N. Nuri YAVUZ
Önce sizi tanıyabilir miyiz?
1979 Antakya doğumluyum. Aslen Muğla Fethiyeliyim. Evliyim ve 2 çocuğum var. Eskişehir Osmangazi Üniversitesi Elektrik Mühendisliği Bölümü'nden 2003 yılında mezun oldum. 2007 yılında Uludağ Elektrik Dağıtım AŞ.'ye kamu kurumu iken girdim. Kurumun değişik bölümlerinde çalıştım. Kurumda 2013'ten Ağustos 2019'a kadar 6 yıl Çanakkale işletme müdürlüğü yaptım. Yaklaşık 5 aydır da Bursa'da bu görevdeyim.
Bursa daha önceden tanıdığınız bir kent miydi?

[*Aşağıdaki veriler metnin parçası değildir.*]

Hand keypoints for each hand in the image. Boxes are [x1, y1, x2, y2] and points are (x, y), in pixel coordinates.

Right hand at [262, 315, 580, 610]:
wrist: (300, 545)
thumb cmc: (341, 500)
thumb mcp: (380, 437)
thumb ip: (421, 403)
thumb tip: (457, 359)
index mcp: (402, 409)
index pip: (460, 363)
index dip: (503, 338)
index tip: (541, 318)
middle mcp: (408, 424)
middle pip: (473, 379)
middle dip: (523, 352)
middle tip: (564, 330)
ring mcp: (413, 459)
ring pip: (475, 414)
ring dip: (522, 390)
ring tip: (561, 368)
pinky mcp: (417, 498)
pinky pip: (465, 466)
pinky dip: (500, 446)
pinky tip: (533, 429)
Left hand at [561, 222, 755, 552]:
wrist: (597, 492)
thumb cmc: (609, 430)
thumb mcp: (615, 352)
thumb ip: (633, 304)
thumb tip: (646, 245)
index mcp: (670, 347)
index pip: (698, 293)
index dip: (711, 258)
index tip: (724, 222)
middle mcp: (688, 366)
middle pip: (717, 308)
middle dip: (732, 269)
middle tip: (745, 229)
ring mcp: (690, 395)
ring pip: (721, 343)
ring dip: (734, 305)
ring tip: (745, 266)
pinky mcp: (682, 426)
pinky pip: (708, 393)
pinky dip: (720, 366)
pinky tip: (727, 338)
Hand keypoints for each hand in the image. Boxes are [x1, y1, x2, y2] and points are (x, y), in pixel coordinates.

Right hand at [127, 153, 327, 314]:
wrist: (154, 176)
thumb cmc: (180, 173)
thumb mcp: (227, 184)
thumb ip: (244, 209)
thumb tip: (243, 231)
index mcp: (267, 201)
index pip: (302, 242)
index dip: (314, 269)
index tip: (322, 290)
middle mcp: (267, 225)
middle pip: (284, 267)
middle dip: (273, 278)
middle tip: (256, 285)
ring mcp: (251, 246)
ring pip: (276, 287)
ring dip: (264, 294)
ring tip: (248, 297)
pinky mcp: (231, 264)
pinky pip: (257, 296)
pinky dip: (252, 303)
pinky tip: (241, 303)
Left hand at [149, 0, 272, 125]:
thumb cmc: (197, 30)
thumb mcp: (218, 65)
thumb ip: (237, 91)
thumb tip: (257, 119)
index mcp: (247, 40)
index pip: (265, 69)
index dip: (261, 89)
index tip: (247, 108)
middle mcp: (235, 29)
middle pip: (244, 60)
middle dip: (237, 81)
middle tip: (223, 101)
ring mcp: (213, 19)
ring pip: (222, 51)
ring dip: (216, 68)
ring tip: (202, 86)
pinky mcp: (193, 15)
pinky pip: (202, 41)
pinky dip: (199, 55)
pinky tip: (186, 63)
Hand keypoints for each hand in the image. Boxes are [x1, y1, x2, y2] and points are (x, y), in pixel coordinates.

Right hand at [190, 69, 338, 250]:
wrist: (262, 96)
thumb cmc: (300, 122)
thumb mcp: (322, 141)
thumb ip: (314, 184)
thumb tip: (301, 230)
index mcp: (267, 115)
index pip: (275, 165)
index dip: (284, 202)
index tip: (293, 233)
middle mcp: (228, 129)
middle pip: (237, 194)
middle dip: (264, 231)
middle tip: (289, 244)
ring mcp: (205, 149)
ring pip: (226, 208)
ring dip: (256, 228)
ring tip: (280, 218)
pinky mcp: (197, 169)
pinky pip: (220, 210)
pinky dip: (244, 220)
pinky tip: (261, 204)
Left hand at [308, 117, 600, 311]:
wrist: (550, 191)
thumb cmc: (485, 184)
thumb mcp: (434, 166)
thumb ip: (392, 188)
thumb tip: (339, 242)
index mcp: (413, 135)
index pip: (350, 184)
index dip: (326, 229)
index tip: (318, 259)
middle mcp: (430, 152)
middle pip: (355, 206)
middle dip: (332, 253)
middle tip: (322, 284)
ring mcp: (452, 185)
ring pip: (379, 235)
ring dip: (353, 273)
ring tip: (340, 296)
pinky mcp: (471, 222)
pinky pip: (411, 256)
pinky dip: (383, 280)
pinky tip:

İşimiz gereği sürekli sahada olduğumuz için şebekeleri yerinde incelerken şehri de gezmiş oluyoruz. Tarih merakım var ve Bursa da bu açıdan zengin bir kent olduğu için şehri her yönüyle tanıma fırsatım oluyor. Öte yandan Bursa, aslında hem büyük hem de küçük bir kent diyebiliriz. Çünkü herkes birbirini tanıyor ve biliyor.
Bursa'daki yeni göreviniz sonrası kent dinamikleriyle gerçekleştirdiğiniz görüşmeler nasıl geçti? Ne gibi talepler aldınız?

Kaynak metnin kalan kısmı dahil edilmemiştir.